The Passive House is a highly energy-efficient building standard that significantly reduces a building's carbon footprint. Certified buildings require minimal energy for heating and cooling due to their superior insulation, airtightness, and thermal bridge-free design, as well as high-efficiency windows and heat recovery ventilation systems. Developed in Germany, this concept has proven to achieve energy savings of up to 90% compared to traditional buildings. By utilizing internal heat gains, passive solar energy, and a heat recovery ventilation system, Passive Houses can be passively heated while maintaining optimal indoor air quality.
In the 1980s, low-energy buildings became the standard in Sweden and Denmark. Building on this foundation, the Passive House concept was first introduced by Professor Bo Adamson and Professor Wolfgang Feist in 1988. The first Passive House was built in Darmstadt, Germany in 1991, and the Passivhaus Institute was established in 1996 to standardize and promote the concept. Through the "CEPHEUS" project, the Institute has overseen over 250 Passive House projects throughout Europe, leading to widespread adoption of the standard. Today, there are over 50,000 Passive Houses around the world, with the majority located in Germany and Austria.
ERKE is proud to have a co-founder, Ö. Dilda YAMAN, who is certified as a Passive House Designer by the Passivhaus Institute. ERKE is dedicated to sustainability and is eager to further its experience in the Passive House movement, reducing the impact on our environment.
Provision of extensive thermal insulation in the building envelope, ensuring that heat loss is minimized.
Implementation of a high-insulation window and door systems that are designed to keep heat inside the building.
Ensuring airtightness in the building envelope, which helps prevent air leaks and minimize heat loss.
Installation of a ventilation system that is highly efficient in recovering heat, making it easier for the building to maintain a comfortable indoor temperature.
Utilization of recyclable materials and energy integration, reducing the building's carbon footprint and promoting sustainability.
In order to adhere to the Passive House standard, it is necessary to adhere to the following five key principles:
High thermal insulation in the building envelope.
Avoidance of thermal bridges that may cause heat loss.
Airtight structure to minimize air leaks.
Windows with high heat resistance and insulation.
High-efficiency heat recovery ventilation system that incorporates natural ventilation.
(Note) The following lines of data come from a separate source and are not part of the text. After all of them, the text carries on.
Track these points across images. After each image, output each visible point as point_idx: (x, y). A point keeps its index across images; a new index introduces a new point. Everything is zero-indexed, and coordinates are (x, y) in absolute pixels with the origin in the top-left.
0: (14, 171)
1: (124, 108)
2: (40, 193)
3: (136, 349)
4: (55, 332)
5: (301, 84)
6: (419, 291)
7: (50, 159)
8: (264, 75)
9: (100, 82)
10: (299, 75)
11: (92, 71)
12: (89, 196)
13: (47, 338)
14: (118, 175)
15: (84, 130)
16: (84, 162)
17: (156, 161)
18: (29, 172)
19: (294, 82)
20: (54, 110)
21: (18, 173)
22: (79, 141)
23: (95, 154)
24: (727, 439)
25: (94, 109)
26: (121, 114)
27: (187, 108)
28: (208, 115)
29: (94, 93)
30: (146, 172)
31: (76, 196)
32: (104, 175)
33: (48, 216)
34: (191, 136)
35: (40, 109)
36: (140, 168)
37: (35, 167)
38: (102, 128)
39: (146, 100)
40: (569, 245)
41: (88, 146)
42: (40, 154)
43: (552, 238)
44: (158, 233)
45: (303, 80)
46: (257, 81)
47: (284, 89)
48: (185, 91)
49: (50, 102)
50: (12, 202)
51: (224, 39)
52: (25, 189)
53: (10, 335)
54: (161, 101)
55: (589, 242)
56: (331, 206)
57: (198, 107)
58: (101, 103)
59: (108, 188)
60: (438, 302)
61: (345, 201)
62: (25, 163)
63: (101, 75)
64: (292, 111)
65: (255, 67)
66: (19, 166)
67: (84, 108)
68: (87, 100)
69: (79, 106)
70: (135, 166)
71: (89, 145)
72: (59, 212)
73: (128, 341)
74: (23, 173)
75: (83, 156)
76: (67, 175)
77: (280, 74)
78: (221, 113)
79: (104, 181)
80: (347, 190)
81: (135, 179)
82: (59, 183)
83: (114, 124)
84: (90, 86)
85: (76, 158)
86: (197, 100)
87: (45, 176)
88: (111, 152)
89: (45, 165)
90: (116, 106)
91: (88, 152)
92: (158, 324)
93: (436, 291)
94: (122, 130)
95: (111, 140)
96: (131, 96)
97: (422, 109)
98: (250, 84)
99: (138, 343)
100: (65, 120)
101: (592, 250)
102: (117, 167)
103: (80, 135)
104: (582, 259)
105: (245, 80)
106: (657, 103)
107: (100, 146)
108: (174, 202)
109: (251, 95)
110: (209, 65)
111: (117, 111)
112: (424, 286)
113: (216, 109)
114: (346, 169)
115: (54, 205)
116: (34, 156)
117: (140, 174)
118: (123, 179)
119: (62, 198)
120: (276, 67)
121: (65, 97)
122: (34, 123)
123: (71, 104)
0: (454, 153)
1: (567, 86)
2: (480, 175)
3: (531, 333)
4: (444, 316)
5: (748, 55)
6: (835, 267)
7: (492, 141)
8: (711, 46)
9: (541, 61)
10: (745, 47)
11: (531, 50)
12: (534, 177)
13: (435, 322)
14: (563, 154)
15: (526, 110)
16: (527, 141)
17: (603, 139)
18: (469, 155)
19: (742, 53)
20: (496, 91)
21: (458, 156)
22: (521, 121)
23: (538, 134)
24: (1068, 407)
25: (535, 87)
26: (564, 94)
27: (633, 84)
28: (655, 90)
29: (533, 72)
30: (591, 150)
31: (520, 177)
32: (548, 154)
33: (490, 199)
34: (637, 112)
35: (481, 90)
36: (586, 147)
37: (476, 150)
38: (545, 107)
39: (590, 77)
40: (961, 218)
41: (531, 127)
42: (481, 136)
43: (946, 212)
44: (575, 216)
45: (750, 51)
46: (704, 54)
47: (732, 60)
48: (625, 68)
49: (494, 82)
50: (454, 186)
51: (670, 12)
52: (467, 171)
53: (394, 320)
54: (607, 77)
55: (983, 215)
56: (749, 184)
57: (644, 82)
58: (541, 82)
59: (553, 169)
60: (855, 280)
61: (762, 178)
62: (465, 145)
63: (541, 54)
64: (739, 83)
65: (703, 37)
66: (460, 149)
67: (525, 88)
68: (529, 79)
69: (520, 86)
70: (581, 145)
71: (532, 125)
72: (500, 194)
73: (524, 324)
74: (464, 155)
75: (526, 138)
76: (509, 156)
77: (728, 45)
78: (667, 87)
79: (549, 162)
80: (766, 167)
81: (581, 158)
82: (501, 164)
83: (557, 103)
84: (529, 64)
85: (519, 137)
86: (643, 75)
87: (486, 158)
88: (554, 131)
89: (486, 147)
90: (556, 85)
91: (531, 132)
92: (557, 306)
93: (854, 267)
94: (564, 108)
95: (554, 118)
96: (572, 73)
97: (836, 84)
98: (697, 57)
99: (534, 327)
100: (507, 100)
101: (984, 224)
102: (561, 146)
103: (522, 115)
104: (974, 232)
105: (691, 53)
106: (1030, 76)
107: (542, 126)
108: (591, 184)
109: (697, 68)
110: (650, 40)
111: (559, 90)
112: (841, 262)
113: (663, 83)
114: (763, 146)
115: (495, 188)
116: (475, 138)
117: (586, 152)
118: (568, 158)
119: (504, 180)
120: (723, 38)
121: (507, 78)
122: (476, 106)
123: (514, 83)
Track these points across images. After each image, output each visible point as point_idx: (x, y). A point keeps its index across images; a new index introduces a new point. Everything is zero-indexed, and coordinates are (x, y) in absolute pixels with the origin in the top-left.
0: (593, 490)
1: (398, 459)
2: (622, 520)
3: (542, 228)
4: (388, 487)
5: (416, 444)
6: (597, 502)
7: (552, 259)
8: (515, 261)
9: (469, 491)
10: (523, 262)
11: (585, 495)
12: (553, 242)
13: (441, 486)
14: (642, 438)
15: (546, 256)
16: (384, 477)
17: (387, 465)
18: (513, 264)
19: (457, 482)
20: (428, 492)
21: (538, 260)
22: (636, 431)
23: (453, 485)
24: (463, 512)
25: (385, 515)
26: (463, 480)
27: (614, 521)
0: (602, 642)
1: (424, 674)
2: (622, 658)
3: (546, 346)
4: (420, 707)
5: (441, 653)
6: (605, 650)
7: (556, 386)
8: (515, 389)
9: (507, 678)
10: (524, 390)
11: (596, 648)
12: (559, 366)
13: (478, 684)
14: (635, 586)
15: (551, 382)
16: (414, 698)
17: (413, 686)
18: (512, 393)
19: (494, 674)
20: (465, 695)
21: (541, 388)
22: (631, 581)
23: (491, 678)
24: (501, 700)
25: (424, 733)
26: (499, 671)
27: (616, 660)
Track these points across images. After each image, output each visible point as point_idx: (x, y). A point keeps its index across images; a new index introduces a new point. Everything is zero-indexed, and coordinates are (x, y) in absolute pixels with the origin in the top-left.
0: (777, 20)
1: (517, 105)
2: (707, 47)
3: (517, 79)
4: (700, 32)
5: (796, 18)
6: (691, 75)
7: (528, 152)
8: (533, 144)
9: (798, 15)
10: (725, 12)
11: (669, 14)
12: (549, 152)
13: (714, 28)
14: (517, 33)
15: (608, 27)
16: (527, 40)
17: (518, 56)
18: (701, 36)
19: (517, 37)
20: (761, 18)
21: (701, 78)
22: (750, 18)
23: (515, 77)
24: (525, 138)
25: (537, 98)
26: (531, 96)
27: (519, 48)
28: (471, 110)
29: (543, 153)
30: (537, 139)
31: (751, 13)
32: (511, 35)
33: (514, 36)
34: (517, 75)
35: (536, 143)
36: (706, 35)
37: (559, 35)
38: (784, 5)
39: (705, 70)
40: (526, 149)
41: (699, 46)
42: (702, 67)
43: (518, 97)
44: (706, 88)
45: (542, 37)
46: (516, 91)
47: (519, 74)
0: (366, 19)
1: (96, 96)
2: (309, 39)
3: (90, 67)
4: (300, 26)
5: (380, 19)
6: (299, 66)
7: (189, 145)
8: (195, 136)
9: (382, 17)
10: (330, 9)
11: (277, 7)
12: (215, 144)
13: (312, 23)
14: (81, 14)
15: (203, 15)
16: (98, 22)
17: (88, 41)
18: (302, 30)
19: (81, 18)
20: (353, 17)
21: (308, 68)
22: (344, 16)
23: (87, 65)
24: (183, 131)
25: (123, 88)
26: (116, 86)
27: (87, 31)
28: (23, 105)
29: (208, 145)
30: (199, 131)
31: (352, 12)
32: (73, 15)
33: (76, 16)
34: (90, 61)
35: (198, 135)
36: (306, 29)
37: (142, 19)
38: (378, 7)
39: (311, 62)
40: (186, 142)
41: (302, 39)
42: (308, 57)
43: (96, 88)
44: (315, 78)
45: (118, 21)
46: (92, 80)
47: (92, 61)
The Passive House Institute has developed three different building certification classes that provide reliable guidance for those wishing to integrate renewable energies into Passive House buildings. Total demand for “renewable primary energy”:
Passive House Classic: maximum 60 kWh/(m2year),
Passive House Plus: 45 kWh/(m2year)
Passive House Premium: 30 kWh/(m2year)
In the case of Passive House Premium, at least 120 kWh/(m2year) must be produced. Heating/cooling demand for all three classes should not exceed 15 kWh/(m2year).
The design and construction of structures must adhere to the stringent standards established by the Passive House Institute (PHI) in Germany. Upon completion, these structures undergo a certification process to determine compliance with the PHI standards.
The design of PassivHaus structures requires a specialized level of technical expertise. As such, it is imperative to work with architects and engineers who have undergone Certified PassivHaus Designer Training (CEPH Training) from PHI or authorized institutions. This approach ensures the project is executed efficiently and effectively, avoiding costly and time-consuming errors. Without proper certification, even if the building appears to be designed according to PassivHaus principles, it may fail the air tightness test conducted by the PHI and be ineligible for certification.